=== DATI FORNITI ===
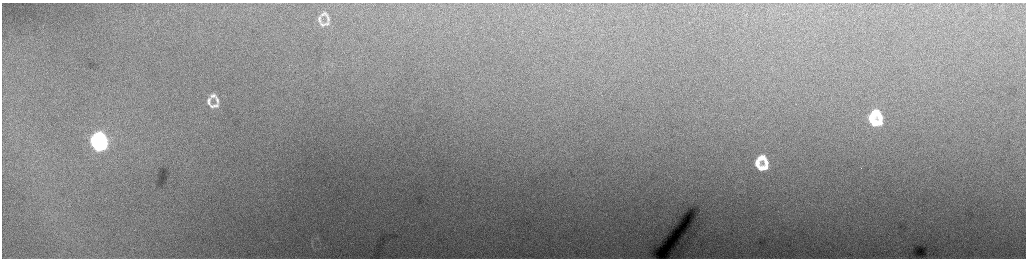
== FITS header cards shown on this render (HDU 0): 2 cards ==
NAXIS1  =                 2048 /fastest changing axis
NAXIS2  =                  512 /next to fastest changing axis

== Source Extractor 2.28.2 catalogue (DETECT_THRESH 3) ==
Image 2048 x 512 px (HDU 0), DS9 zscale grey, zoomed out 1/2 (1 PNG px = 2 x 2 image px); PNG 1028 x 260 px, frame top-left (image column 1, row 511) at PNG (2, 3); no overlay
Background 211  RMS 3.5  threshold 10.5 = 3 sigma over >= 5 px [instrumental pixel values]
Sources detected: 22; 1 cannot appear on this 1/2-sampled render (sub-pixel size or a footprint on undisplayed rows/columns) and is not listed; the other 21 listed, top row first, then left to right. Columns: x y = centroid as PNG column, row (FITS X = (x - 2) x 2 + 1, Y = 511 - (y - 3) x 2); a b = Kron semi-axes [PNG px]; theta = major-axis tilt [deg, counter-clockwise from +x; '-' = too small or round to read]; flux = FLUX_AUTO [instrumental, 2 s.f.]
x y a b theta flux
324 14 10 6 1 2500
319 19 12 4 -84 2500
328 19 9 4 -79 1700
324 24 12 4 11 2600
213 96 9 5 23 2800
217 100 12 4 -73 2500
209 101 11 4 -81 2700
216 105 9 5 9 2500
212 106 6 4 -36 1700
875 113 9 7 29 15000
880 117 9 4 -76 9400
871 118 9 5 -84 13000
877 123 11 5 6 17000
99 136 8 6 13 45000
103 141 6 4 -69 33000
94 142 9 5 -81 47000
100 146 10 5 11 61000
761 158 8 5 24 7800
766 162 11 5 -76 6300
757 163 9 5 -82 6900
761 168 13 5 5 9200
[1 sub-pixel or undisplayed-footprint detection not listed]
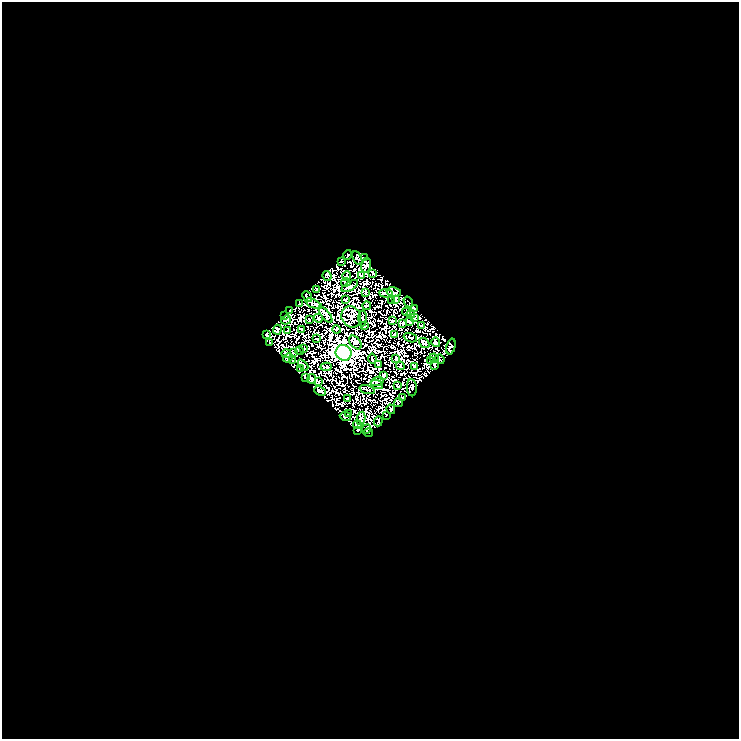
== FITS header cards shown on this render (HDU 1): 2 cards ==
NAXIS1  =                  737
NAXIS2  =                  737

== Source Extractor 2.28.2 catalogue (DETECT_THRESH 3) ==
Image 737 x 737 px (HDU 1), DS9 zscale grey, 1 PNG px = 1 image px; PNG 741 x 741 px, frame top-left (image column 1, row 737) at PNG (2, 2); each listed source drawn as its Kron ellipse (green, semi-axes under 4 px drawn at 4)
Background 0.042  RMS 0.024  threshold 0.0715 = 3 sigma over >= 5 px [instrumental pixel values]
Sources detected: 95; all 95 listed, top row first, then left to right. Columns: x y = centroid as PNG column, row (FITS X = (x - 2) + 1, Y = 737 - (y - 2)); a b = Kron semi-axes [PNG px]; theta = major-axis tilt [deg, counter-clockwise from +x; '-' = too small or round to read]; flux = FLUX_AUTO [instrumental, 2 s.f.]
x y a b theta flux
347 255 5 3 - 1.6
357 258 7 2 -65 1.8
364 258 4 2 - 1.7
341 261 3 2 - 0.91
366 265 7 4 77 3.3
373 273 3 2 - 1.4
327 276 5 2 - 1.4
347 276 5 3 - 1.6
361 276 4 2 - 1.8
346 283 4 2 - 1.6
350 286 9 4 32 2.6
316 289 3 2 - 1.7
394 292 7 5 -12 1.3
365 293 3 2 - 1.4
386 293 7 3 -5 2.2
307 297 6 2 -47 2
346 299 3 2 - 1.1
395 299 3 2 - 1.5
392 301 3 2 - 0.27
408 302 6 2 -58 1.3
300 304 2 2 - 1.3
314 304 9 3 -25 2.5
367 306 4 3 - 1.2
415 309 3 2 - 0.93
290 310 3 3 - 1.4
406 312 4 2 - 1.2
411 314 4 2 - 1.2
285 315 4 2 - 1.7
326 315 10 3 -53 3.7
351 317 11 9 -60 6
415 317 3 2 - 1.8
318 318 4 3 - 1.2
363 318 8 2 90 1.7
286 320 5 2 - 1.6
309 320 4 2 - 1.3
392 321 3 2 - 1.3
410 321 3 2 - 1
402 323 4 2 - 1.5
365 326 3 2 - 1.4
422 326 3 2 - 1.1
302 329 3 2 - 1.2
337 329 4 3 - 1.3
277 330 5 3 - 1.7
288 331 4 2 - 1.2
266 334 3 2 - 1.7
394 334 3 2 - 1.2
410 338 7 2 -21 1.3
317 339 3 2 - 1.2
436 342 5 3 - 2.3
270 343 3 2 - 1.7
355 343 8 5 -51 3.2
424 343 6 2 -40 1.8
451 347 8 4 75 4.4
303 348 3 2 - 0.98
300 351 4 2 - 1.5
294 352 3 2 - 1.3
344 353 8 7 - 1800
286 354 5 2 - 1.2
288 358 5 4 - 2.6
396 358 3 2 - 1.2
434 358 5 4 - 2
372 359 5 2 - 1.6
440 359 5 2 - 1
431 360 3 2 - 1.4
292 361 4 2 - 1.5
379 364 3 2 - 1.2
303 365 6 2 -47 1.7
400 366 4 3 - 1.3
414 366 2 2 - 0.88
435 366 3 2 - 1.4
326 367 5 2 - 2.2
300 368 3 2 - 0.85
383 375 4 3 - 8.2
305 377 3 2 - 0.96
311 379 5 3 - 4.7
318 381 3 2 - 0.86
377 382 6 4 19 1.2
377 384 6 2 -26 0.75
397 386 4 2 - 0.7
412 388 8 5 -87 3.2
367 389 7 2 -18 1.3
320 391 6 3 -25 2.3
403 398 3 2 - 1.7
347 399 3 2 - 0.94
398 402 5 3 - 2.1
391 409 5 2 - 1.9
348 413 3 2 - 1.4
386 415 2 2 - 1.1
345 416 5 3 - 1.8
361 418 7 3 81 1.7
378 421 5 2 - 1.8
357 425 4 2 - 1.2
366 429 5 3 - 1.7
358 430 3 2 - 1.2
369 433 4 2 - 1.1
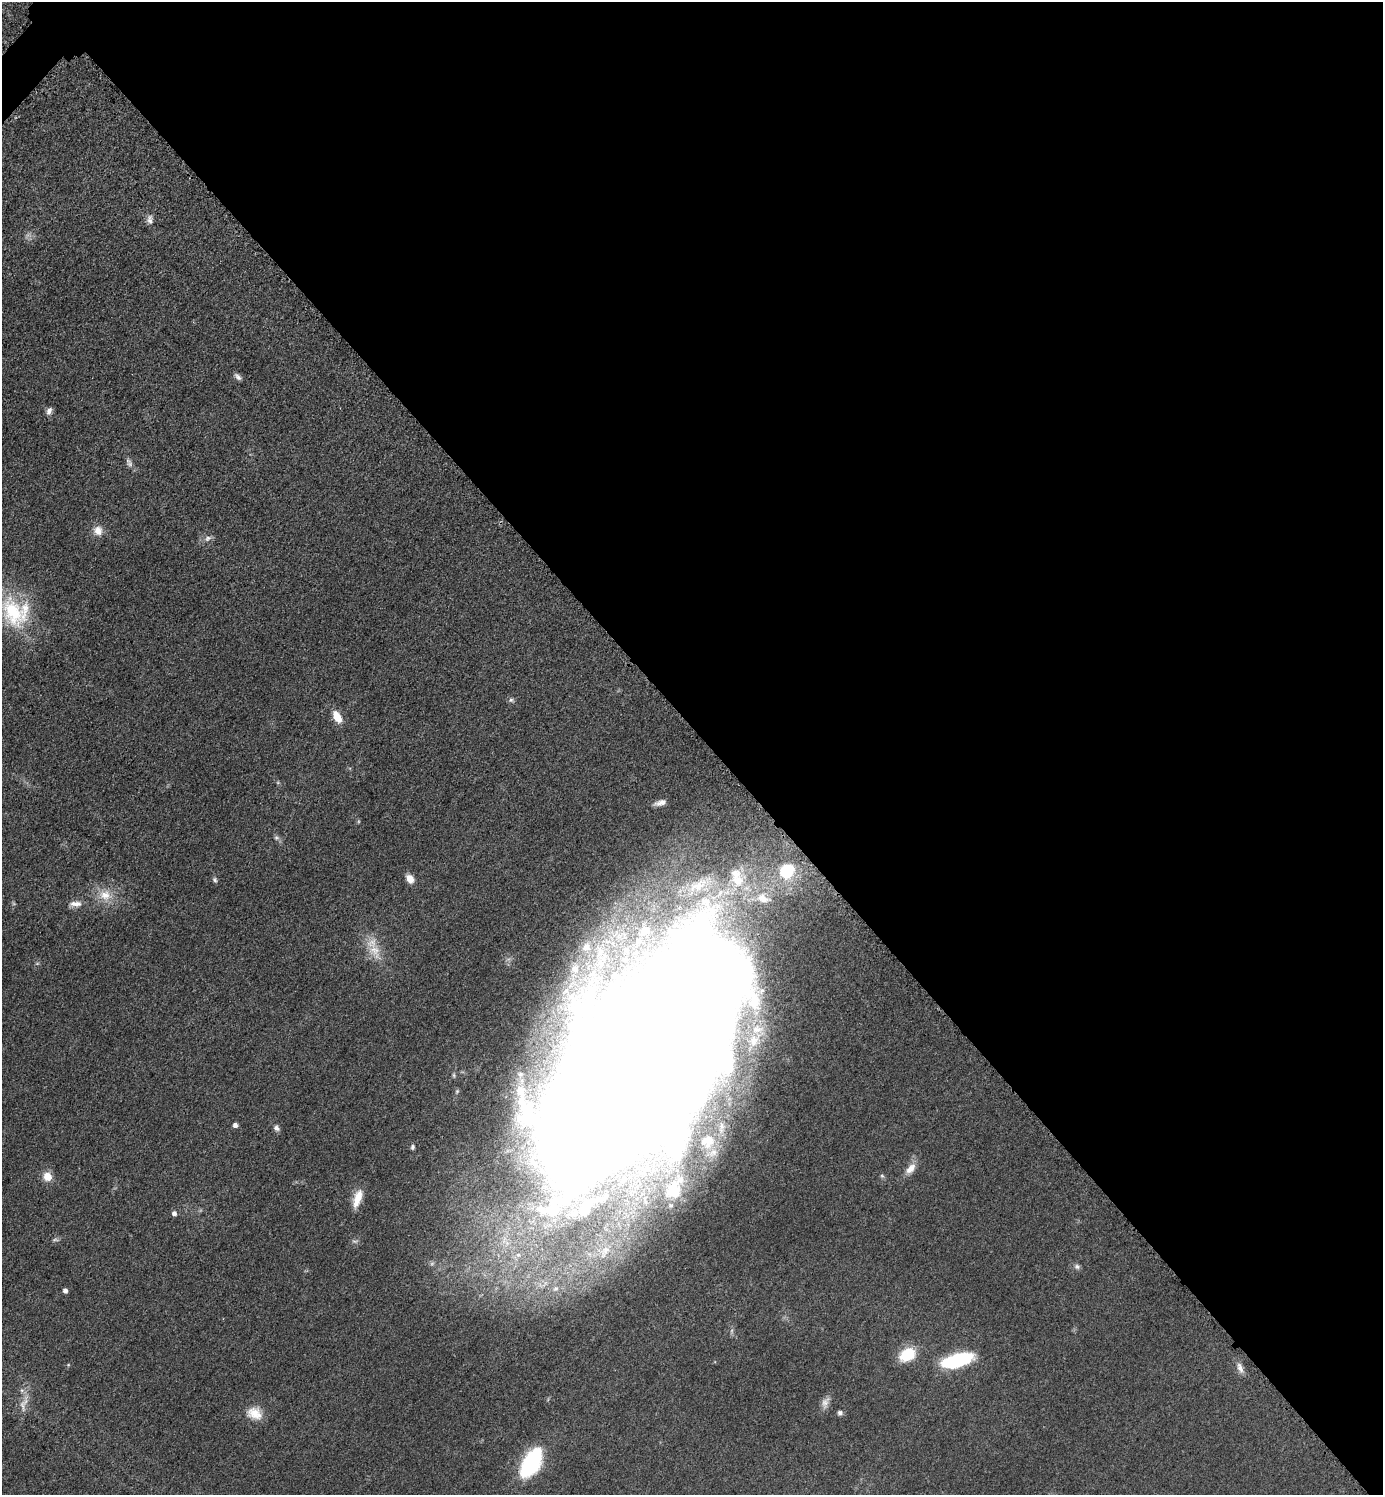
===
TESTO DEL PROBLEMA: Restituisci tali e quali le righe di tutte le voci qui sopra, escludendo le immagini.

RISPOSTA ALL'ESERCIZIO:
== FITS header cards shown on this render (HDU 0): 2 cards ==
NAXIS1  =                 2048 /fastest changing axis
NAXIS2  =                  512 /next to fastest changing axis

== Source Extractor 2.28.2 catalogue (DETECT_THRESH 3) ==
Image 2048 x 512 px (HDU 0), DS9 zscale grey, zoomed out 1/2 (1 PNG px = 2 x 2 image px); PNG 1028 x 260 px, frame top-left (image column 1, row 511) at PNG (2, 3); no overlay
Background 211  RMS 3.5  threshold 10.5 = 3 sigma over >= 5 px [instrumental pixel values]
Sources detected: 22; 1 cannot appear on this 1/2-sampled render (sub-pixel size or a footprint on undisplayed rows/columns) and is not listed; the other 21 listed, top row first, then left to right. Columns: x y = centroid as PNG column, row (FITS X = (x - 2) x 2 + 1, Y = 511 - (y - 3) x 2); a b = Kron semi-axes [PNG px]; theta = major-axis tilt [deg, counter-clockwise from +x; '-' = too small or round to read]; flux = FLUX_AUTO [instrumental, 2 s.f.]
x y a b theta flux
324 14 10 6 1 2500
319 19 12 4 -84 2500
328 19 9 4 -79 1700
324 24 12 4 11 2600
213 96 9 5 23 2800
217 100 12 4 -73 2500
209 101 11 4 -81 2700
216 105 9 5 9 2500
212 106 6 4 -36 1700
875 113 9 7 29 15000
880 117 9 4 -76 9400
871 118 9 5 -84 13000
877 123 11 5 6 17000
99 136 8 6 13 45000
103 141 6 4 -69 33000
94 142 9 5 -81 47000
100 146 10 5 11 61000
761 158 8 5 24 7800
766 162 11 5 -76 6300
757 163 9 5 -82 6900
761 168 13 5 5 9200
[1 sub-pixel or undisplayed-footprint detection not listed]
== FITS header cards shown on this render (HDU 1): 2 cards ==
NAXIS1  =                  737
NAXIS2  =                  737

== Source Extractor 2.28.2 catalogue (DETECT_THRESH 3) ==
Image 737 x 737 px (HDU 1), DS9 zscale grey, 1 PNG px = 1 image px; PNG 741 x 741 px, frame top-left (image column 1, row 737) at PNG (2, 2); each listed source drawn as its Kron ellipse (green, semi-axes under 4 px drawn at 4)
Background 0.042  RMS 0.024  threshold 0.0715 = 3 sigma over >= 5 px [instrumental pixel values]
Sources detected: 95; all 95 listed, top row first, then left to right. Columns: x y = centroid as PNG column, row (FITS X = (x - 2) + 1, Y = 737 - (y - 2)); a b = Kron semi-axes [PNG px]; theta = major-axis tilt [deg, counter-clockwise from +x; '-' = too small or round to read]; flux = FLUX_AUTO [instrumental, 2 s.f.]
x y a b theta flux
347 255 5 3 - 1.6
357 258 7 2 -65 1.8
364 258 4 2 - 1.7
341 261 3 2 - 0.91
366 265 7 4 77 3.3
373 273 3 2 - 1.4
327 276 5 2 - 1.4
347 276 5 3 - 1.6
361 276 4 2 - 1.8
346 283 4 2 - 1.6
350 286 9 4 32 2.6
316 289 3 2 - 1.7
394 292 7 5 -12 1.3
365 293 3 2 - 1.4
386 293 7 3 -5 2.2
307 297 6 2 -47 2
346 299 3 2 - 1.1
395 299 3 2 - 1.5
392 301 3 2 - 0.27
408 302 6 2 -58 1.3
300 304 2 2 - 1.3
314 304 9 3 -25 2.5
367 306 4 3 - 1.2
415 309 3 2 - 0.93
290 310 3 3 - 1.4
406 312 4 2 - 1.2
411 314 4 2 - 1.2
285 315 4 2 - 1.7
326 315 10 3 -53 3.7
351 317 11 9 -60 6
415 317 3 2 - 1.8
318 318 4 3 - 1.2
363 318 8 2 90 1.7
286 320 5 2 - 1.6
309 320 4 2 - 1.3
392 321 3 2 - 1.3
410 321 3 2 - 1
402 323 4 2 - 1.5
365 326 3 2 - 1.4
422 326 3 2 - 1.1
302 329 3 2 - 1.2
337 329 4 3 - 1.3
277 330 5 3 - 1.7
288 331 4 2 - 1.2
266 334 3 2 - 1.7
394 334 3 2 - 1.2
410 338 7 2 -21 1.3
317 339 3 2 - 1.2
436 342 5 3 - 2.3
270 343 3 2 - 1.7
355 343 8 5 -51 3.2
424 343 6 2 -40 1.8
451 347 8 4 75 4.4
303 348 3 2 - 0.98
300 351 4 2 - 1.5
294 352 3 2 - 1.3
344 353 8 7 - 1800
286 354 5 2 - 1.2
288 358 5 4 - 2.6
396 358 3 2 - 1.2
434 358 5 4 - 2
372 359 5 2 - 1.6
440 359 5 2 - 1
431 360 3 2 - 1.4
292 361 4 2 - 1.5
379 364 3 2 - 1.2
303 365 6 2 -47 1.7
400 366 4 3 - 1.3
414 366 2 2 - 0.88
435 366 3 2 - 1.4
326 367 5 2 - 2.2
300 368 3 2 - 0.85
383 375 4 3 - 8.2
305 377 3 2 - 0.96
311 379 5 3 - 4.7
318 381 3 2 - 0.86
377 382 6 4 19 1.2
377 384 6 2 -26 0.75
397 386 4 2 - 0.7
412 388 8 5 -87 3.2
367 389 7 2 -18 1.3
320 391 6 3 -25 2.3
403 398 3 2 - 1.7
347 399 3 2 - 0.94
398 402 5 3 - 2.1
391 409 5 2 - 1.9
348 413 3 2 - 1.4
386 415 2 2 - 1.1
345 416 5 3 - 1.8
361 418 7 3 81 1.7
378 421 5 2 - 1.8
357 425 4 2 - 1.2
366 429 5 3 - 1.7
358 430 3 2 - 1.2
369 433 4 2 - 1.1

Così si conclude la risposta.